I have been finding my father all over the place.
My first stop was Ancestry.com. It seemed like the best way to begin. I entered in his information and my mother’s information..
There they were. I found the names of 25 of my ancestors. I found their names on Census, public and military records. People in my family that were the first (so far) to be freed from slavery. Some working in fields illiterate while younger members of the family attended school. I found the suggested plantation my family was enslaved upon.
Family lore tells me it was Fort Hill or what is now known as Clemson University. The jury is out about that. However, my pompous African-American Studies professor from college who mocked me arrogantly about the myths of African Americans…well, I just wish I had his email address. :)
So, what am I looking for?
When I attended an African American studies course in college, we were required to read several books. One of them discussed the idea that sexual assault perpetrated against slaves caused a shift in their culture.
I know, this sounds very Captain Obvious. Bear with me.
- Common place rape of slaves by masters who could have been raping their own daughters, sisters, etc.
- Forced copulation for improved slave population .
- Public fondling at slave auctions.
- Powerless family members having to watch the victimization of other family members.
This is a piece of my family story.
My great-grandfather was born a slave. He died when I was one or two years old. No one knew how old he was exactly. All I really know about him was that he was wearing a knit beanie the first time he held me in his arms. He looked at my bald head and said, “Gurl, you gotta grow some hair on that head. It’s cold out there!” It was summertime.

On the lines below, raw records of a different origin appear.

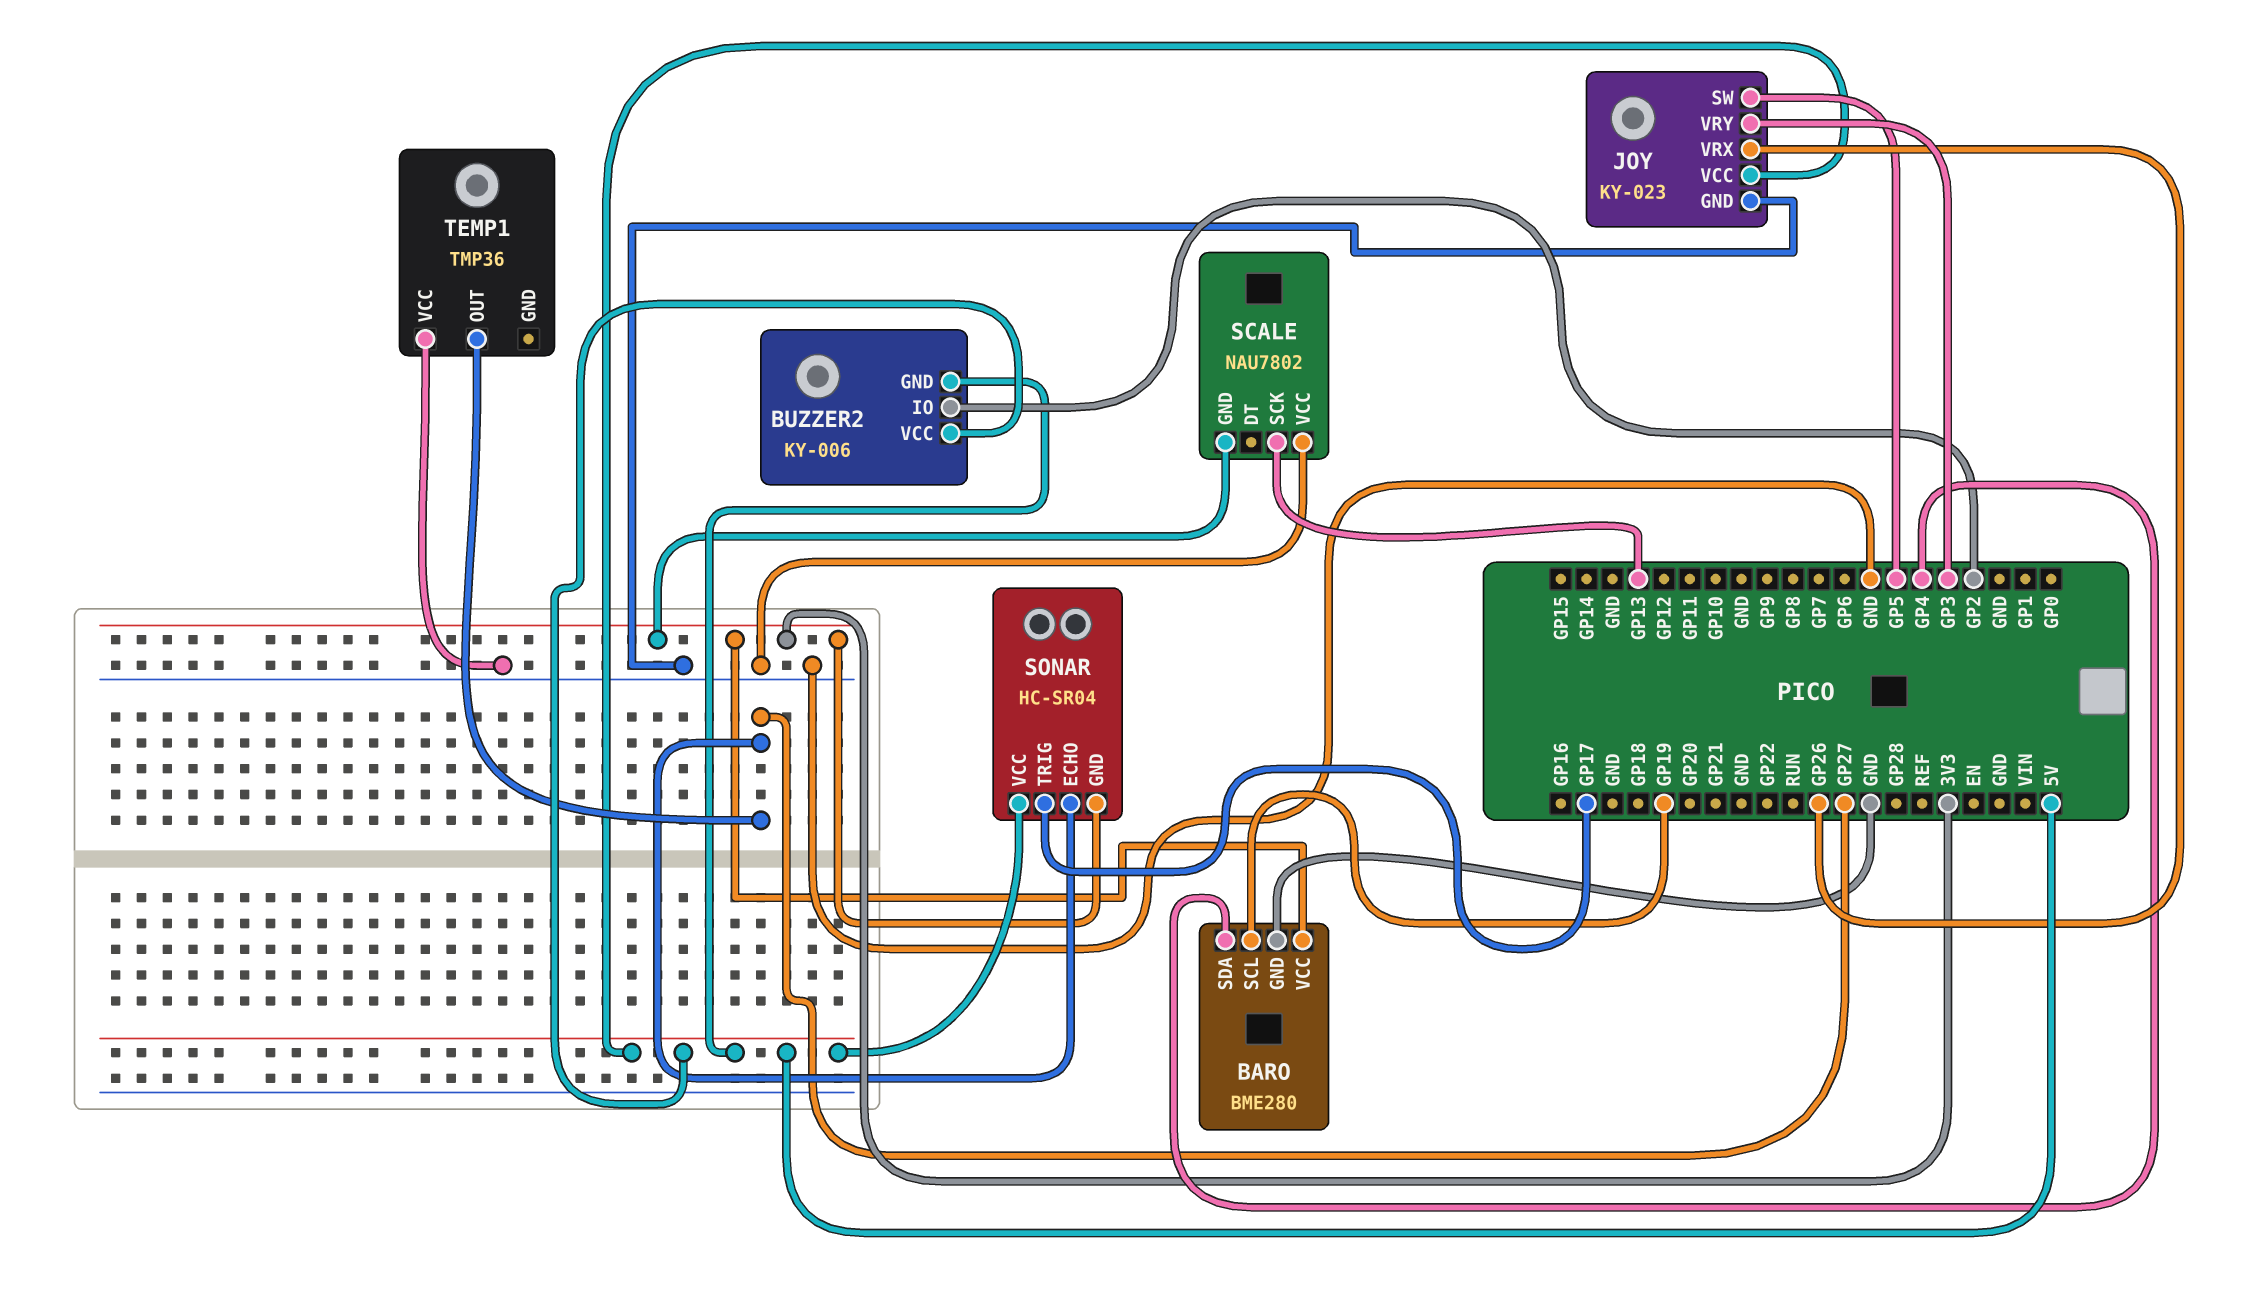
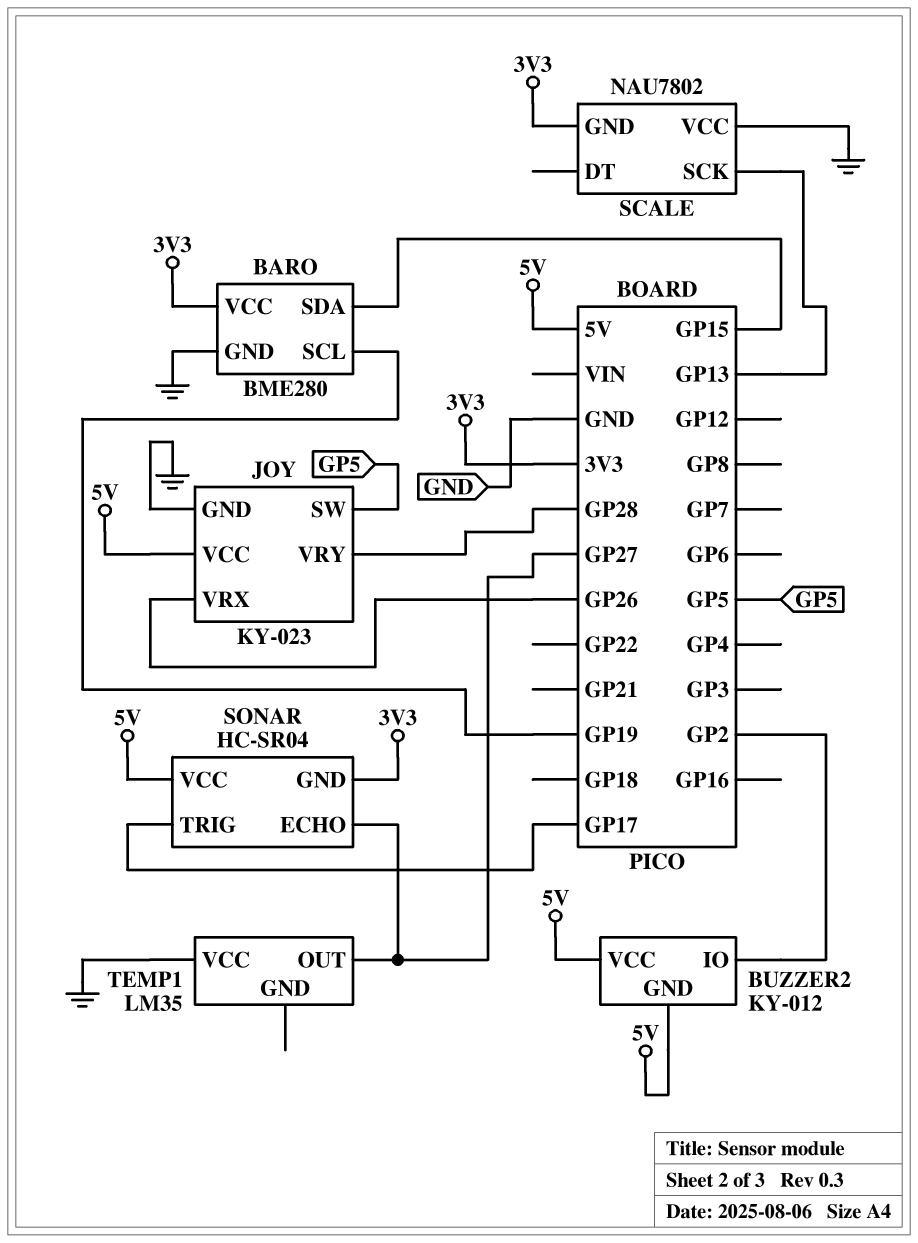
BARO pin SDA: GP4 -> GP15
BUZZER2: KY-006 -> KY-012
JOY pin VRY: GP3 -> GP28
TEMP1: TMP36 -> LM35

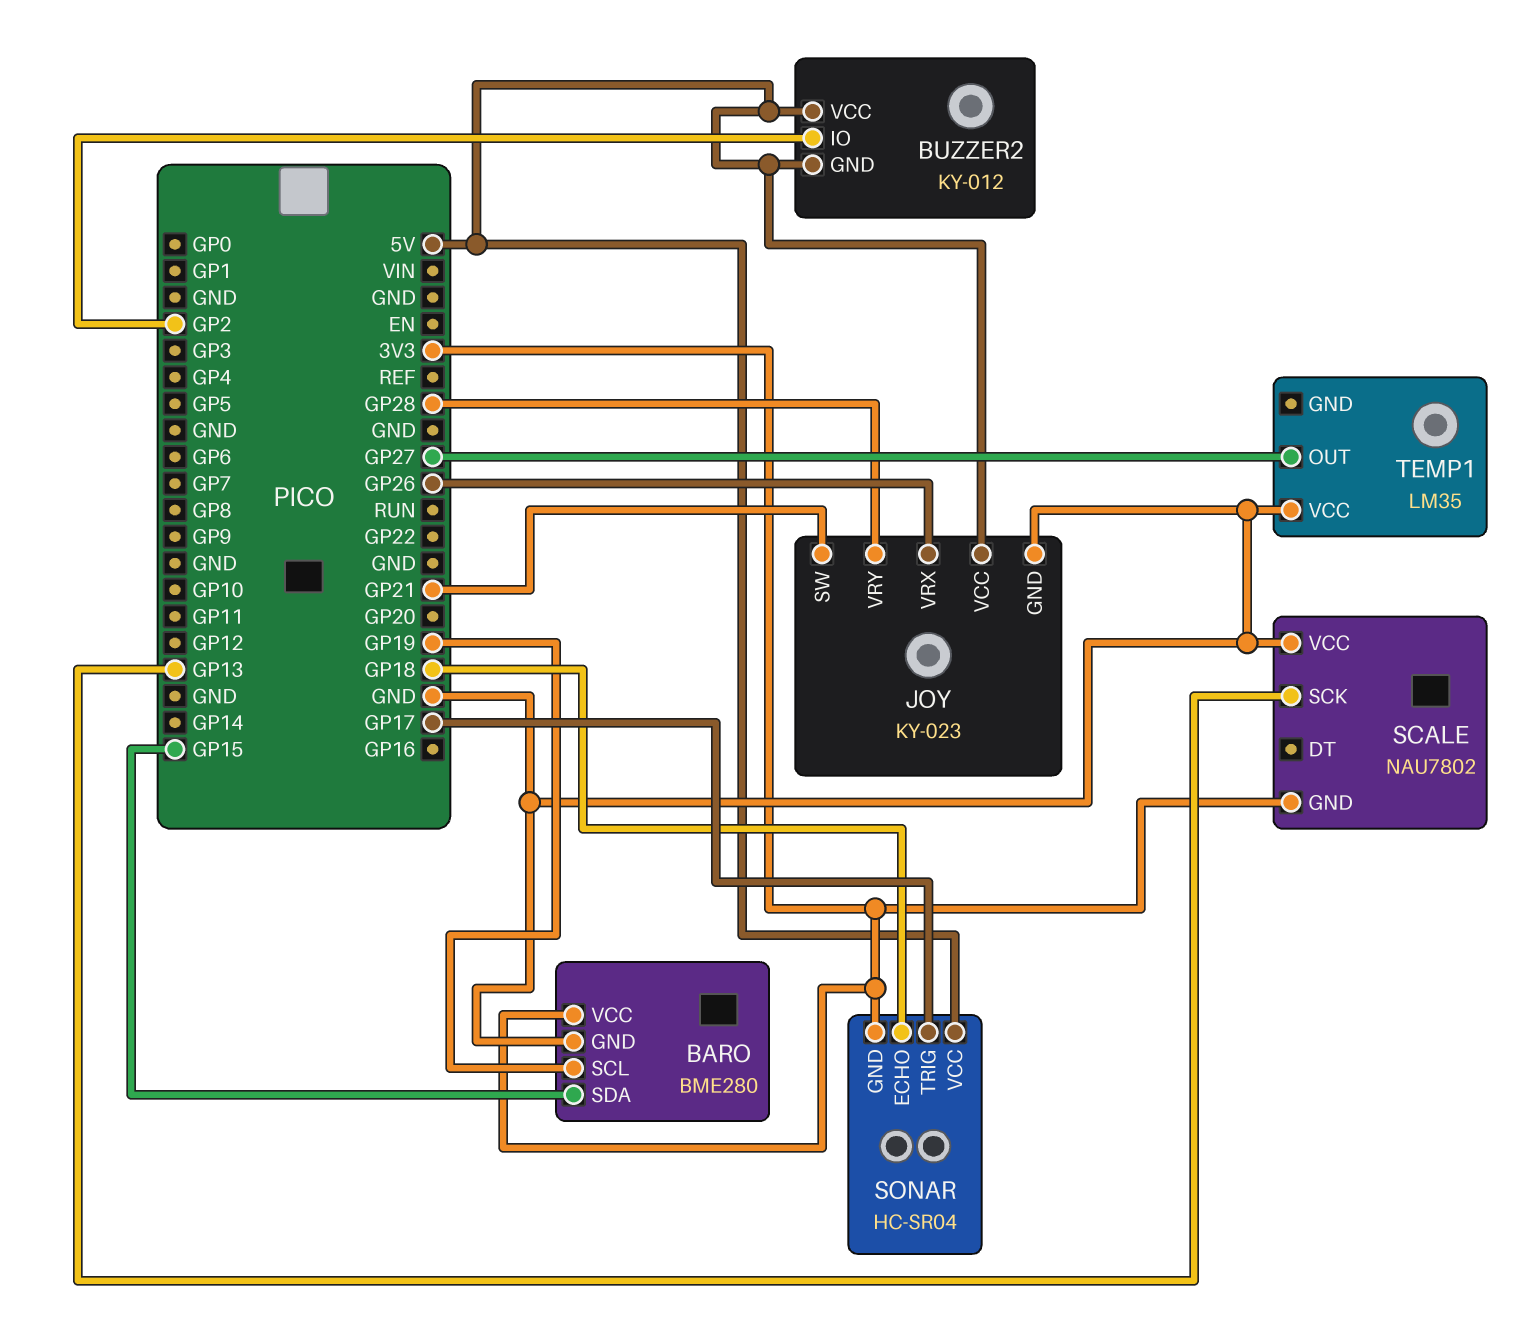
JOY pin SW: GP5 -> GP21
SONAR pin ECHO: GP27 -> GP18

The thought still makes me smile.
I am a piece of my family’s story. What happened to me does not make me special. It makes me a link in a culture ruined. Sexual abuse was the disease that followed us like a scourge from the plantation. It was headed my way long before I was born.
We, the African-American culture specifically, talk a lot about moving on. We hush, we distract, we keep moving forward. We forget to heal. We are too blessed to be stressed.
I just want to know. I want to know if anyone else saw the disease-spreading. In a space free of blame or guilt, I just want to know if anyone else saw the symptoms. The manipulative power of a pedophile is such that they go unnoticed. Not completely but those in their presence may not be able to see the whole story until it is far too late.
It is far too late but I want to know the symptoms. I want to write them down, share them and say them aloud. This is how future diagnosis is made.
This is how I heal.
Surviving sexual abuse did not make me special. It shattered me. It made me a master at puzzles. It made me the final link in a diseased family story. Although, I hate the idea that somehow this happened for a reason, I will say it made me a little fierce.
I will write the symptoms down for you. We have some links to cut.
“Perhaps the greatest horror of slavery was that you were denied your own children. You were denied indeed your own birthright. You were born into the world, but the self that you were, descended from your family, …was taken away from you. You were suspended in time. You were in limbo. You could not even have your self under slavery. Your selfhood was denied.”